2008 - Erste Probleme mit der Betonplatte. Die Kosten werden auf 4 Milliarden Euro neu veranschlagt. Einige Monate später zieht sich die deutsche Siemens aus dem Joint Venture zurück.

2011 - Die Inbetriebnahme wird nach zwei tödlichen Unfällen auf der Baustelle und verschiedenen Unwägbarkeiten auf 2016 verschoben. EDF muss auch die Sicherheitsvorkehrungen nach Fukushima integrieren. Die Kosten werden auf 6 Milliarden Euro neu veranschlagt.

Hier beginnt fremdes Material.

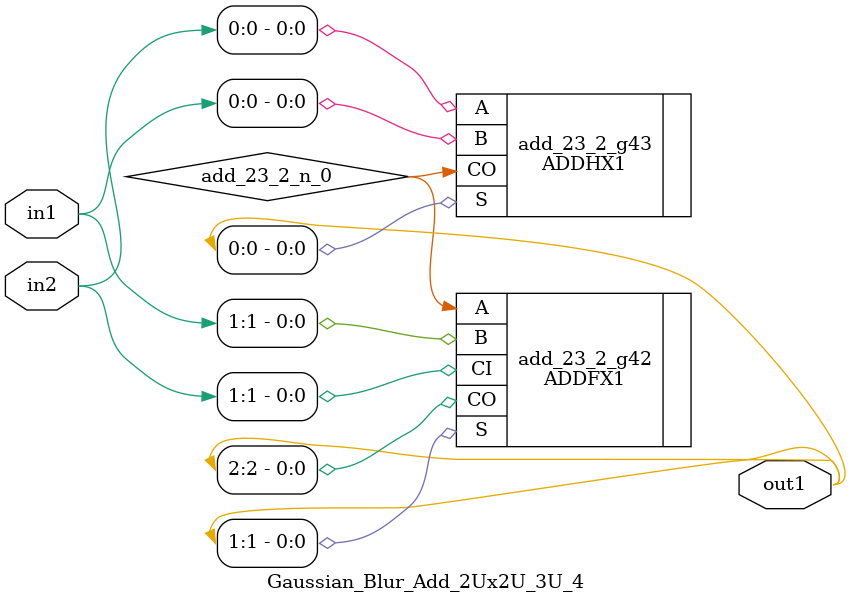
<source format=v>
`timescale 1ps / 1ps


module Gaussian_Blur_Add_2Ux2U_3U_4(in2, in1, out1);
  input [1:0] in2, in1;
  output [2:0] out1;
  wire [1:0] in2, in1;
  wire [2:0] out1;
  wire add_23_2_n_0;
  ADDFX1 add_23_2_g42(.A (add_23_2_n_0), .B (in1[1]), .CI (in2[1]), .CO
       (out1[2]), .S (out1[1]));
  ADDHX1 add_23_2_g43(.A (in2[0]), .B (in1[0]), .CO (add_23_2_n_0), .S
       (out1[0]));
endmodule


</source>
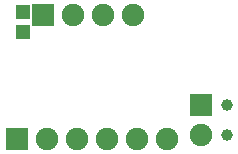
<source format=gbs>
G04 DipTrace 2.4.0.2*
%INSquishyDuino.gbs*%
%MOIN*%
%ADD24C,0.0394*%
%ADD35C,0.0748*%
%ADD37R,0.0748X0.0748*%
%ADD39R,0.0472X0.0512*%
%FSLAX44Y44*%
G04*
G70*
G90*
G75*
G01*
%LNBotMask*%
%LPD*%
D24*
X11599Y4609D3*
Y5609D3*
D37*
X4598Y4482D3*
D35*
X5598D3*
X6598D3*
X7598D3*
X8598D3*
X9598D3*
D37*
X10724Y5609D3*
D35*
Y4609D3*
D37*
X5473Y8607D3*
D35*
X6473D3*
X7473D3*
X8473D3*
D39*
X4786Y8732D3*
Y8063D3*
M02*

</source>
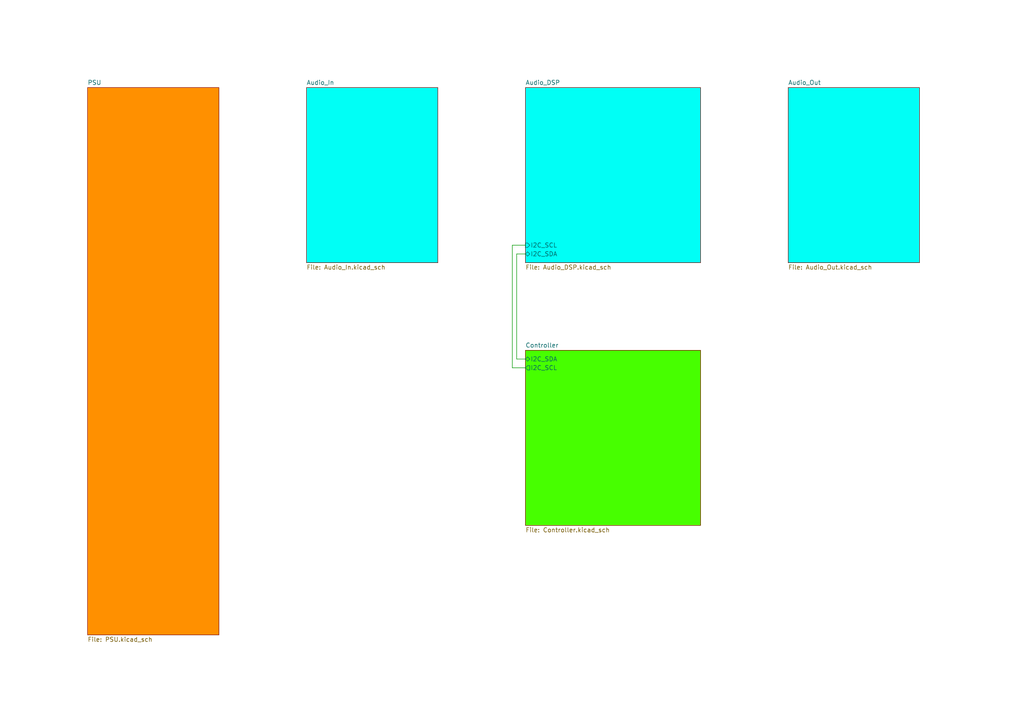
<source format=kicad_sch>
(kicad_sch
	(version 20250114)
	(generator "eeschema")
	(generator_version "9.0")
	(uuid "95391f5e-c27a-414f-9293-205fef445dea")
	(paper "A4")
	(lib_symbols)
	(wire
		(pts
			(xy 148.59 106.68) (xy 152.4 106.68)
		)
		(stroke
			(width 0)
			(type default)
		)
		(uuid "0852d81f-9a47-4e1f-b30e-5c102efa300e")
	)
	(wire
		(pts
			(xy 152.4 71.12) (xy 148.59 71.12)
		)
		(stroke
			(width 0)
			(type default)
		)
		(uuid "45370390-08ae-4765-ba49-d9eb8a25ad99")
	)
	(wire
		(pts
			(xy 149.86 73.66) (xy 152.4 73.66)
		)
		(stroke
			(width 0)
			(type default)
		)
		(uuid "5d7777ad-ea11-4acd-baa8-6819277dc739")
	)
	(wire
		(pts
			(xy 152.4 104.14) (xy 149.86 104.14)
		)
		(stroke
			(width 0)
			(type default)
		)
		(uuid "b79c51bd-14ba-4f31-9130-1ea8f1d2da5a")
	)
	(wire
		(pts
			(xy 148.59 71.12) (xy 148.59 106.68)
		)
		(stroke
			(width 0)
			(type default)
		)
		(uuid "c091ed84-4b5b-41f4-a321-e09edb81072f")
	)
	(wire
		(pts
			(xy 149.86 104.14) (xy 149.86 73.66)
		)
		(stroke
			(width 0)
			(type default)
		)
		(uuid "e791e722-65f4-46f7-a734-06f188a01a0d")
	)
	(sheet
		(at 228.6 25.4)
		(size 38.1 50.8)
		(exclude_from_sim no)
		(in_bom yes)
		(on_board yes)
		(dnp no)
		(fields_autoplaced yes)
		(stroke
			(width 0.1524)
			(type solid)
		)
		(fill
			(color 0 255 246 1.0000)
		)
		(uuid "45d7762c-a846-43dd-9c78-69cecc0e82eb")
		(property "Sheetname" "Audio_Out"
			(at 228.6 24.6884 0)
			(effects
				(font
					(size 1.27 1.27)
				)
				(justify left bottom)
			)
		)
		(property "Sheetfile" "Audio_Out.kicad_sch"
			(at 228.6 76.7846 0)
			(effects
				(font
					(size 1.27 1.27)
				)
				(justify left top)
			)
		)
		(instances
			(project "Pre_Amp_8CH"
				(path "/95391f5e-c27a-414f-9293-205fef445dea"
					(page "4")
				)
			)
		)
	)
	(sheet
		(at 88.9 25.4)
		(size 38.1 50.8)
		(exclude_from_sim no)
		(in_bom yes)
		(on_board yes)
		(dnp no)
		(fields_autoplaced yes)
		(stroke
			(width 0.1524)
			(type solid)
		)
		(fill
			(color 0 255 246 1.0000)
		)
		(uuid "6f33af91-558f-4906-ad66-170a43f0e6d3")
		(property "Sheetname" "Audio_In"
			(at 88.9 24.6884 0)
			(effects
				(font
					(size 1.27 1.27)
				)
				(justify left bottom)
			)
		)
		(property "Sheetfile" "Audio_In.kicad_sch"
			(at 88.9 76.7846 0)
			(effects
				(font
					(size 1.27 1.27)
				)
				(justify left top)
			)
		)
		(instances
			(project "Pre_Amp_8CH"
				(path "/95391f5e-c27a-414f-9293-205fef445dea"
					(page "3")
				)
			)
		)
	)
	(sheet
		(at 25.4 25.4)
		(size 38.1 158.75)
		(exclude_from_sim no)
		(in_bom yes)
		(on_board yes)
		(dnp no)
		(fields_autoplaced yes)
		(stroke
			(width 0.1524)
			(type solid)
		)
		(fill
			(color 255 144 0 1.0000)
		)
		(uuid "a5767999-db98-4724-8c72-273c259d6263")
		(property "Sheetname" "PSU"
			(at 25.4 24.6884 0)
			(effects
				(font
					(size 1.27 1.27)
				)
				(justify left bottom)
			)
		)
		(property "Sheetfile" "PSU.kicad_sch"
			(at 25.4 184.7346 0)
			(effects
				(font
					(size 1.27 1.27)
				)
				(justify left top)
			)
		)
		(instances
			(project "Pre_Amp_8CH"
				(path "/95391f5e-c27a-414f-9293-205fef445dea"
					(page "2")
				)
			)
		)
	)
	(sheet
		(at 152.4 25.4)
		(size 50.8 50.8)
		(exclude_from_sim no)
		(in_bom yes)
		(on_board yes)
		(dnp no)
		(fields_autoplaced yes)
		(stroke
			(width 0.1524)
			(type solid)
		)
		(fill
			(color 0 255 246 1.0000)
		)
		(uuid "c0efe8d3-8831-46f1-81f0-fe3724c57d3b")
		(property "Sheetname" "Audio_DSP"
			(at 152.4 24.6884 0)
			(effects
				(font
					(size 1.27 1.27)
				)
				(justify left bottom)
			)
		)
		(property "Sheetfile" "Audio_DSP.kicad_sch"
			(at 152.4 76.7846 0)
			(effects
				(font
					(size 1.27 1.27)
				)
				(justify left top)
			)
		)
		(pin "I2C_SCL" input
			(at 152.4 71.12 180)
			(uuid "3fd80ecb-e8eb-4127-b97e-a89140e2b541")
			(effects
				(font
					(size 1.27 1.27)
				)
				(justify left)
			)
		)
		(pin "I2C_SDA" bidirectional
			(at 152.4 73.66 180)
			(uuid "3de4afde-fa4e-49c2-86bf-17c2759f77de")
			(effects
				(font
					(size 1.27 1.27)
				)
				(justify left)
			)
		)
		(instances
			(project "Pre_Amp_8CH"
				(path "/95391f5e-c27a-414f-9293-205fef445dea"
					(page "5")
				)
			)
		)
	)
	(sheet
		(at 152.4 101.6)
		(size 50.8 50.8)
		(exclude_from_sim no)
		(in_bom yes)
		(on_board yes)
		(dnp no)
		(fields_autoplaced yes)
		(stroke
			(width 0.1524)
			(type solid)
		)
		(fill
			(color 71 255 0 1.0000)
		)
		(uuid "d6a277db-4d71-4fbb-b925-b5d946deee9e")
		(property "Sheetname" "Controller"
			(at 152.4 100.8884 0)
			(effects
				(font
					(size 1.27 1.27)
				)
				(justify left bottom)
			)
		)
		(property "Sheetfile" "Controller.kicad_sch"
			(at 152.4 152.9846 0)
			(effects
				(font
					(size 1.27 1.27)
				)
				(justify left top)
			)
		)
		(pin "I2C_SCL" output
			(at 152.4 106.68 180)
			(uuid "657eda02-2678-447e-b148-354a28aba447")
			(effects
				(font
					(size 1.27 1.27)
				)
				(justify left)
			)
		)
		(pin "I2C_SDA" bidirectional
			(at 152.4 104.14 180)
			(uuid "ff00cba5-e2a4-47b3-86e7-3a4f118a36ee")
			(effects
				(font
					(size 1.27 1.27)
				)
				(justify left)
			)
		)
		(instances
			(project "Pre_Amp_8CH"
				(path "/95391f5e-c27a-414f-9293-205fef445dea"
					(page "6")
				)
			)
		)
	)
	(sheet_instances
		(path "/"
			(page "1")
		)
	)
	(embedded_fonts no)
)

</source>
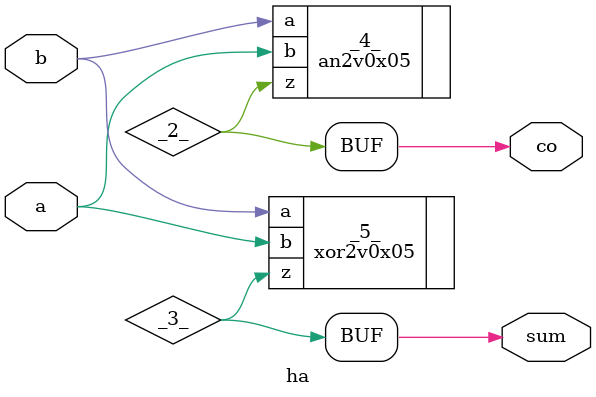
<source format=v>
/* Generated by Yosys 0.42+2 (git sha1 82783646e, g++ 13.2.0-23ubuntu4 -fPIC -Os) */

module Look_Ahead_Adder(a, b, s, cout, c0);
  wire _00_;
  wire _01_;
  wire _02_;
  wire _03_;
  wire _04_;
  wire _05_;
  wire _06_;
  wire _07_;
  wire _08_;
  wire _09_;
  wire _10_;
  wire _11_;
  wire _12_;
  wire _13_;
  wire _14_;
  wire _15_;
  wire _16_;
  wire _17_;
  wire _18_;
  wire _19_;
  wire _20_;
  wire _21_;
  wire _22_;
  wire _23_;
  wire _24_;
  wire _25_;
  wire _26_;
  wire _27_;
  wire _28_;
  wire _29_;
  wire _30_;
  wire _31_;
  wire _32_;
  wire _33_;
  wire _34_;
  wire _35_;
  wire _36_;
  wire _37_;
  wire _38_;
  wire _39_;
  wire _40_;
  wire _41_;
  wire _42_;
  wire _43_;
  wire _44_;
  input [3:0] a;
  wire [3:0] a;
  input [3:0] b;
  wire [3:0] b;
  input c0;
  wire c0;
  wire c4;
  output cout;
  wire cout;
  wire g0;
  wire g1;
  wire g2;
  wire g3;
  wire p0;
  wire p1;
  wire p2;
  wire p3;
  output [3:0] s;
  wire [3:0] s;
  iv1v0x05 _45_ (
    .a(_29_),
    .z(_31_)
  );
  an2v0x05 _46_ (
    .a(_37_),
    .b(_25_),
    .z(_32_)
  );
  aoi21v0x05 _47_ (
    .a1(_38_),
    .a2(_32_),
    .b(_28_),
    .z(_33_)
  );
  aoi21a2v0x05 _48_ (
    .a1(_39_),
    .a2(_33_),
    .b(_29_),
    .z(_34_)
  );
  oai21a2bv0x05 _49_ (
    .a1(_34_),
    .a2(_40_),
    .b(_30_),
    .z(_26_)
  );
  xor2v0x05 _50_ (
    .a(_37_),
    .b(_25_),
    .z(_41_)
  );
  oan21v0x05 _51_ (
    .a1(_27_),
    .a2(_32_),
    .b(_38_),
    .z(_35_)
  );
  xoon21v0x05 _52_ (
    .a1(_27_),
    .a2(_32_),
    .b(_38_),
    .z(_42_)
  );
  oai21v0x05 _53_ (
    .a1(_28_),
    .a2(_35_),
    .b(_39_),
    .z(_36_)
  );
  xoon21v0x05 _54_ (
    .a1(_28_),
    .a2(_35_),
    .b(_39_),
    .z(_43_)
  );
  xaoi21v0x05 _55_ (
    .a1(_31_),
    .a2(_36_),
    .b(_40_),
    .z(_44_)
  );
  ha X1 (
    .a(a[0]),
    .b(b[0]),
    .co(g0),
    .sum(p0)
  );
  ha X2 (
    .a(a[1]),
    .b(b[1]),
    .co(g1),
    .sum(p1)
  );
  ha X3 (
    .a(a[2]),
    .b(b[2]),
    .co(g2),
    .sum(p2)
  );
  ha X4 (
    .a(a[3]),
    .b(b[3]),
    .co(g3),
    .sum(p3)
  );
  assign c4 = cout;
  assign _40_ = p3;
  assign _29_ = g2;
  assign _30_ = g3;
  assign _39_ = p2;
  assign _28_ = g1;
  assign _37_ = p0;
  assign _38_ = p1;
  assign _25_ = c0;
  assign cout = _26_;
  assign s[0] = _41_;
  assign _27_ = g0;
  assign s[1] = _42_;
  assign s[2] = _43_;
  assign s[3] = _44_;
endmodule

module ha(a, b, sum, co);
  wire _0_;
  wire _1_;
  wire _2_;
  wire _3_;
  input a;
  wire a;
  input b;
  wire b;
  output co;
  wire co;
  output sum;
  wire sum;
  an2v0x05 _4_ (
    .a(_1_),
    .b(_0_),
    .z(_2_)
  );
  xor2v0x05 _5_ (
    .a(_1_),
    .b(_0_),
    .z(_3_)
  );
  assign _1_ = b;
  assign _0_ = a;
  assign sum = _3_;
  assign co = _2_;
endmodule

</source>
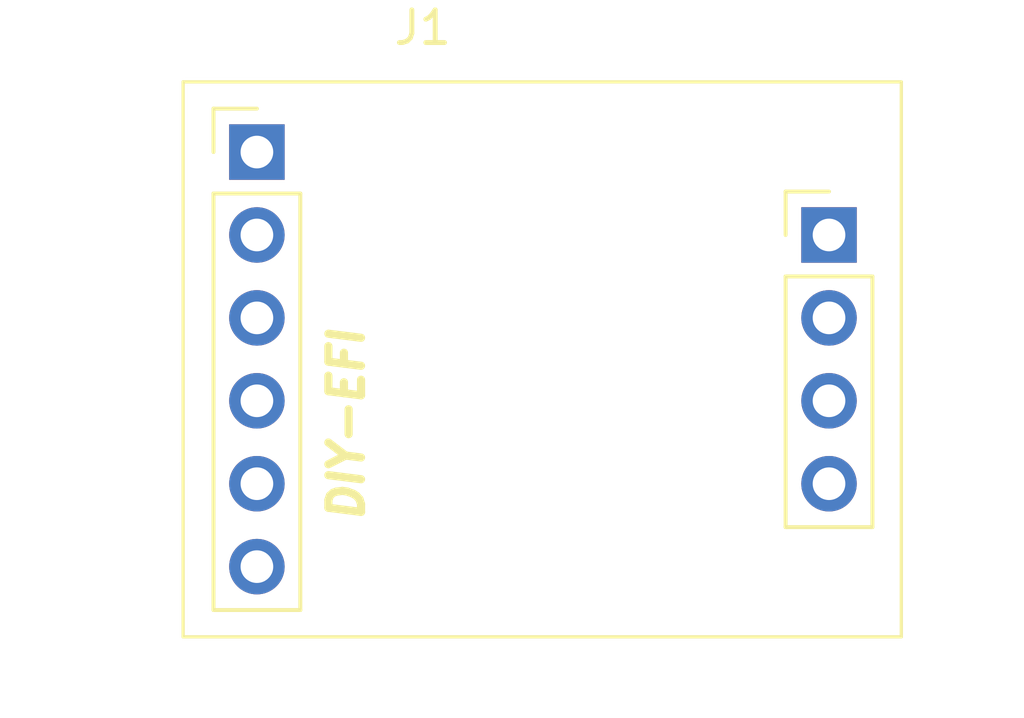
<source format=kicad_pcb>
(kicad_pcb (version 20211014) (generator pcbnew)

  (general
    (thickness 1.6)
  )

  (paper "A4")
  (layers
    (0 "F.Cu" signal)
    (31 "B.Cu" signal)
    (32 "B.Adhes" user "B.Adhesive")
    (33 "F.Adhes" user "F.Adhesive")
    (34 "B.Paste" user)
    (35 "F.Paste" user)
    (36 "B.SilkS" user "B.Silkscreen")
    (37 "F.SilkS" user "F.Silkscreen")
    (38 "B.Mask" user)
    (39 "F.Mask" user)
    (40 "Dwgs.User" user "User.Drawings")
    (41 "Cmts.User" user "User.Comments")
    (42 "Eco1.User" user "User.Eco1")
    (43 "Eco2.User" user "User.Eco2")
    (44 "Edge.Cuts" user)
    (45 "Margin" user)
    (46 "B.CrtYd" user "B.Courtyard")
    (47 "F.CrtYd" user "F.Courtyard")
    (48 "B.Fab" user)
    (49 "F.Fab" user)
    (50 "User.1" user)
    (51 "User.2" user)
    (52 "User.3" user)
    (53 "User.4" user)
    (54 "User.5" user)
    (55 "User.6" user)
    (56 "User.7" user)
    (57 "User.8" user)
    (58 "User.9" user)
  )

  (setup
    (pad_to_mask_clearance 0)
    (pcbplotparams
      (layerselection 0x00010fc_ffffffff)
      (disableapertmacros false)
      (usegerberextensions false)
      (usegerberattributes true)
      (usegerberadvancedattributes true)
      (creategerberjobfile true)
      (svguseinch false)
      (svgprecision 6)
      (excludeedgelayer true)
      (plotframeref false)
      (viasonmask false)
      (mode 1)
      (useauxorigin false)
      (hpglpennumber 1)
      (hpglpenspeed 20)
      (hpglpendiameter 15.000000)
      (dxfpolygonmode true)
      (dxfimperialunits true)
      (dxfusepcbnewfont true)
      (psnegative false)
      (psa4output false)
      (plotreference true)
      (plotvalue true)
      (plotinvisibletext false)
      (sketchpadsonfab false)
      (subtractmaskfromsilk false)
      (outputformat 1)
      (mirror false)
      (drillshape 1)
      (scaleselection 1)
      (outputdirectory "")
    )
  )

  (net 0 "")
  (net 1 "VDD")
  (net 2 "LIN")
  (net 3 "TX")
  (net 4 "GND")
  (net 5 "VM")
  (net 6 "H-")
  (net 7 "UN")
  (net 8 "IP")
  (net 9 "H+12v")
  (net 10 "IA")

  (footprint "AmesisProject_Librairie:PinHeader_1x06_P2.54mm_Vertical" (layer "F.Cu") (at 215.1395 131.92))

  (gr_line (start 242.5 145.5) (end 220.5 145.5) (layer "F.SilkS") (width 0.1) (tstamp 01cd5607-0844-46ff-adc0-16ec0e82fe98))
  (gr_line (start 242.5 128.5) (end 242.5 145.5) (layer "F.SilkS") (width 0.1) (tstamp 7f558693-3650-4cc6-b51e-0c6be0f436e5))
  (gr_line (start 220.5 145.5) (end 220.5 128.5) (layer "F.SilkS") (width 0.1) (tstamp f0357fb0-2002-42e8-846a-c47abdfa29ad))
  (gr_line (start 220.5 128.5) (end 242.5 128.5) (layer "F.SilkS") (width 0.1) (tstamp fd0e6a78-dc06-420c-978e-3a8fb58e35f0))
  (gr_text "DIY-EFI" (at 225.5 139 90) (layer "F.SilkS") (tstamp ff06a96b-c539-48a9-9f15-71198523d3eb)
    (effects (font (size 1 1) (thickness 0.25) italic))
  )

)

</source>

2015 - Die Atomaufsicht warnt vor einer schwerwiegenden Anomalie des Reaktordruckbehälters. Das Ende der Bauarbeiten wird nun für 2018 erwartet.

2018 - EDF schluckt die Kernreaktorsparte von Areva. Der Stromversorger muss 53 Schweißnähte übernehmen. Das Ende der Bauarbeiten ist für 2020 geplant, die Kosten werden auf 11 Milliarden Euro neu bewertet.

2019 - Erneute Kostenüberschreitung um 1,5 Mrd. EUR aufgrund der an den Schweißnähten durchzuführenden Arbeiten. Die Inbetriebnahme wird auf 2023 verschoben.

2022 - Inbetriebnahme auf das erste Quartal 2024 verschoben. Der Energieversorger schätzt die Gesamtkosten auf 13,2 Milliarden Euro.

2024 - Inbetriebnahme des EPR wird für Mai erwartet.